Dan is – and has always been – the family’s breadwinner. He’s “never raked in the big bucks,” as he likes to say, but he’s always earned a nice salary. As a matter of fact, when Dan turned 66 in March, he would have been entitled to a $2,500/month Social Security benefit. Having read up on Social Security rules and strategies over the years, however, Dan decided to delay applying for Social Security so that he could maximize the survivor benefit for Barbara – who was a stay-at-home mom and will turn 66 in September – in the event that he predeceased her.

Fast forward to May 2016, when Dan, Barbara and I met for the first time. A quick, cursory review of their tax return shows no Social Security income on either Line 20a or 20b of their tax return. Nothing inherently wrong there and, in fact, given the circumstances, it was probably a good thing. Unfortunately, however, although Dan thought he was making all the right moves, he made one critical mistake.

He didn’t start his “verification process,” as he called it, sooner.

Dan, you see, was lucky enough to turn 66 prior to April 30, 2016 and, as a result, had the good fortune of being able to file-and-suspend his Social Security application after reaching his full retirement age (66) in March, but before the critical April 30 date. Doing so would have allowed him to continue receiving delayed credits and increase his own retirement benefit (and Barbara’s survivor benefit), while simultaneously allowing Barbara to claim a spousal benefit based on his earnings history.

But as you might have already surmised, Dan did not do that.

Despite Dan’s fairly strong comprehension of retirement planning concepts and strategies – especially for a non-professional – he had inadvertently confused several aspects of the new Social Security rules created by the passing of the Bipartisan Budget Act of 2015. The way Dan had understood the many articles he’d read on the subject, there was no benefit to him filing-and-suspending by April 29, 2016 because Barbara isn’t going to be 66 until September. That error, unfortunately, cost Dan and Barbara over $50,000 of “free” Social Security retirement income.

Had Dan filed-and-suspended prior to April 30, 2016, Barbara could have claimed a spousal benefit at 66 – or now for that matter. Since he did not do so, however, Barbara must now wait until Dan begins receiving his retirement benefit – which won’t be until he turns 70 – to begin receiving her spousal benefit.

At roughly $1,250 per month of foregone benefits between now and Dan’s 70th birthday in March 2020, that equates to well over $50,000 of income that is now lost because of nothing more than complacency.

And that’s really the moral of this particular story.

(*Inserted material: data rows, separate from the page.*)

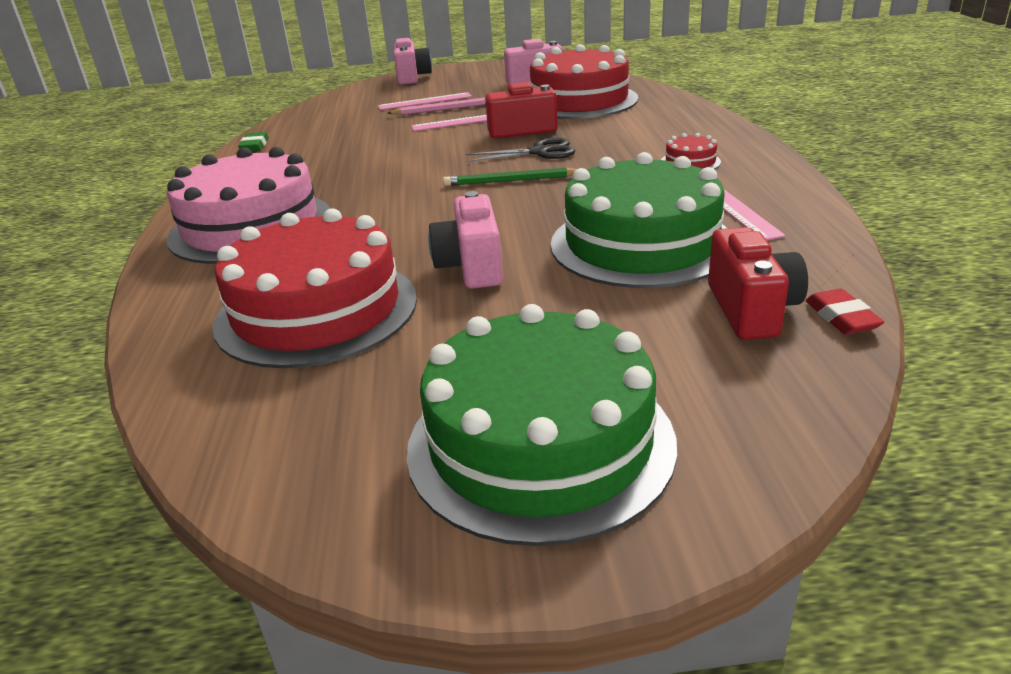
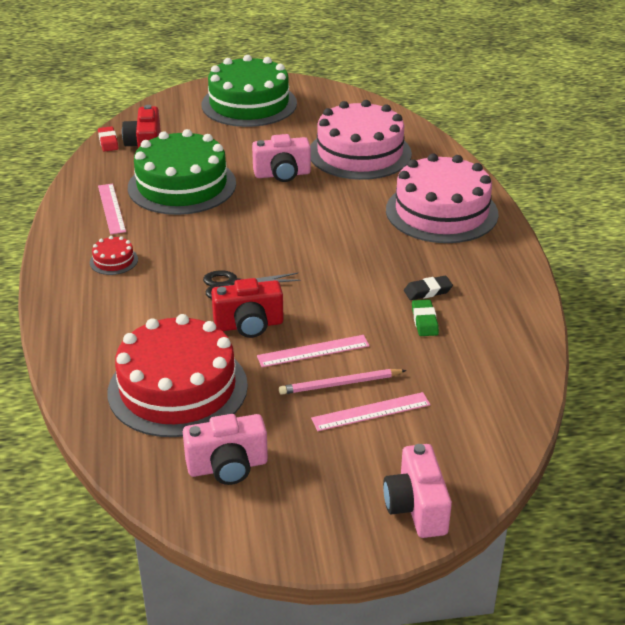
camera: 175 degrees right, 5 degrees up
(254, 146) = (525, 321): green eraser -> green eraser (424, 321)
(317, 310) = (360, 153): red cake -> pink cake
(331, 158) = (427, 291): none -> black eraser
(471, 267) = (282, 174): pink camera -> pink camera turned 90 degrees clockwise
(510, 181) = (260, 248): green pencil -> none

There are few things that I find more frustrating than having to tell someone that “it’s too late.” Just like Dan and Barbara, it’s too late for you to utilize the file-and-suspend technique, but there are virtually always available strategies that have some sort of deadline attached to them. So if you don’t want to find yourself in Dan and Barbara’s predicament, just follow this easy 3-step process.

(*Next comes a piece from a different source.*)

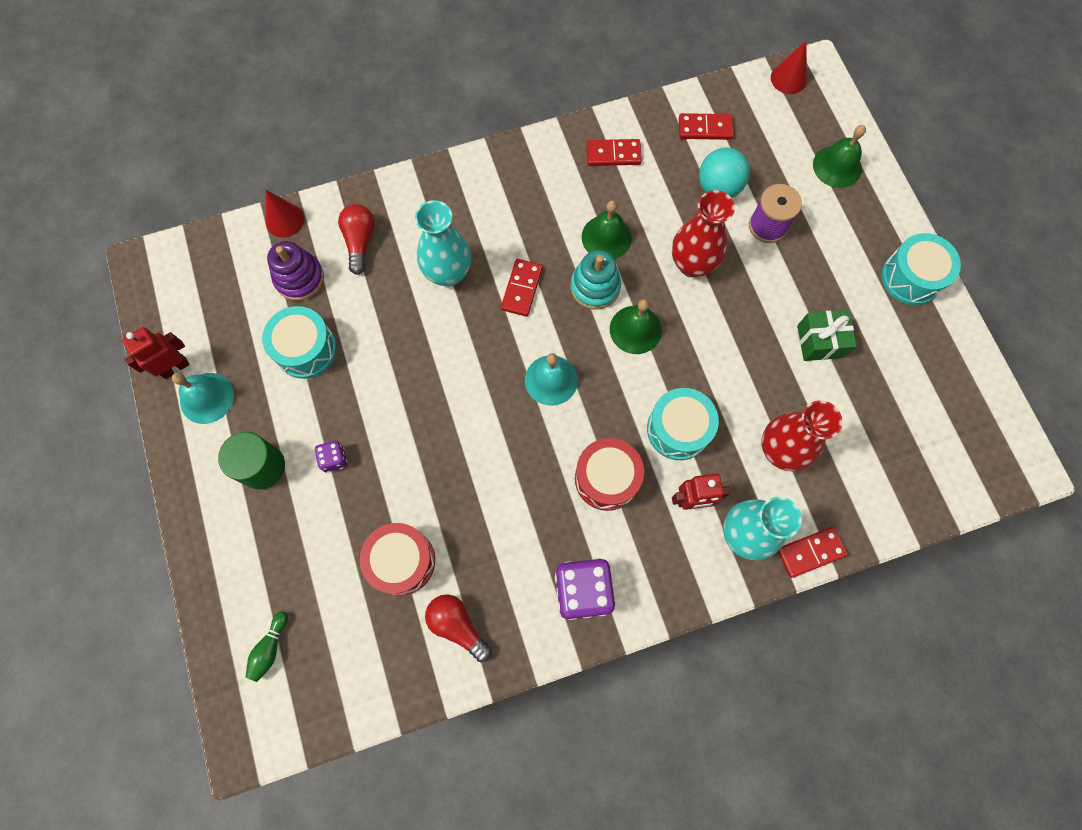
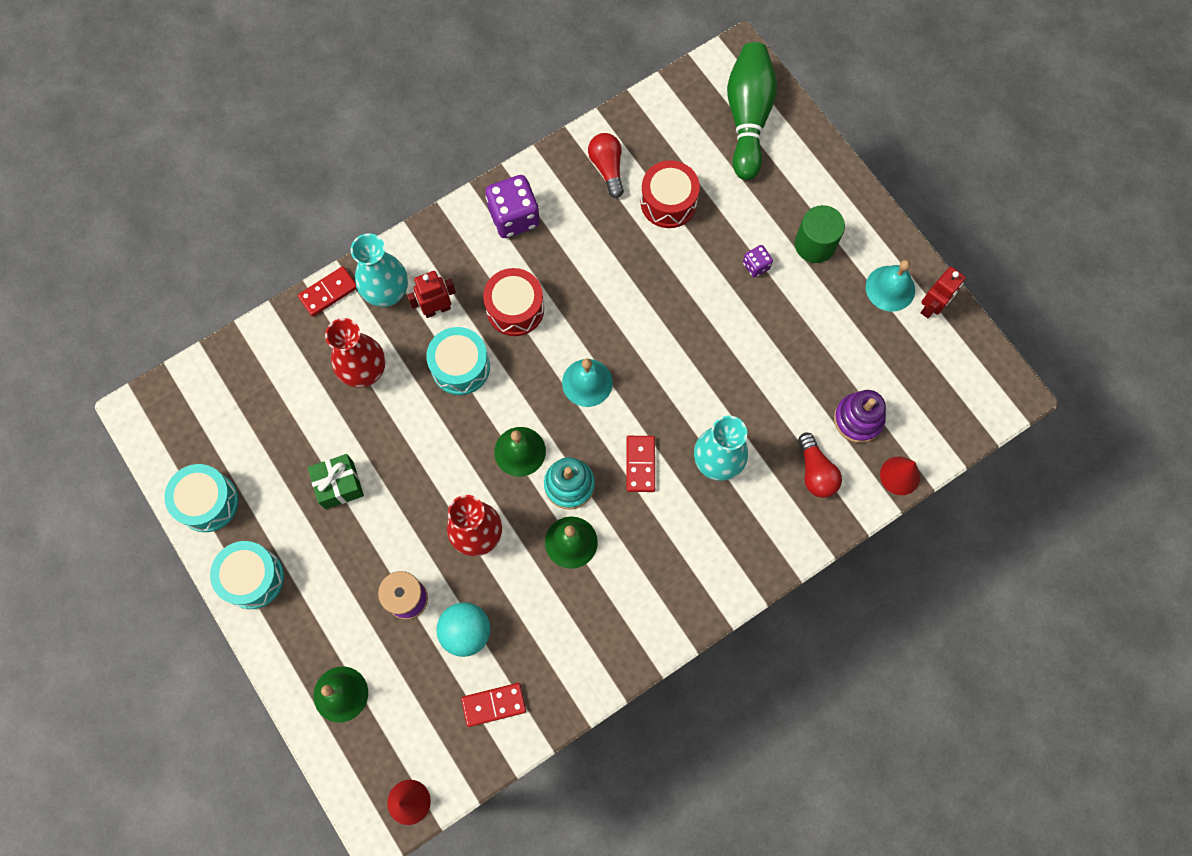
camera: 165 degrees right, 0 degrees up
(270, 648) = (748, 118): green bowling pin -> green bowling pin, size x2.48
(306, 349) = (822, 353): turquoise drum -> turquoise drum (208, 502)
(457, 625) = (607, 168): red light bulb -> red light bulb turned 135 degrees counterclockwise
(613, 154) = (587, 643): red domino -> none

  1. Start planning for your retirement now – There really is no time like the present when it comes to your retirement.
  2. Get educated – Dan’s problem wasn’t reading too much. That was great. It’s always a good idea to do your own homework, but that doesn’t mean that you should forget about step 3!
  3. Be humble and seek help – I eat, sleep and breathe retirement, and I still learn something new just about every single day… and I reach out to others for feedback all the time.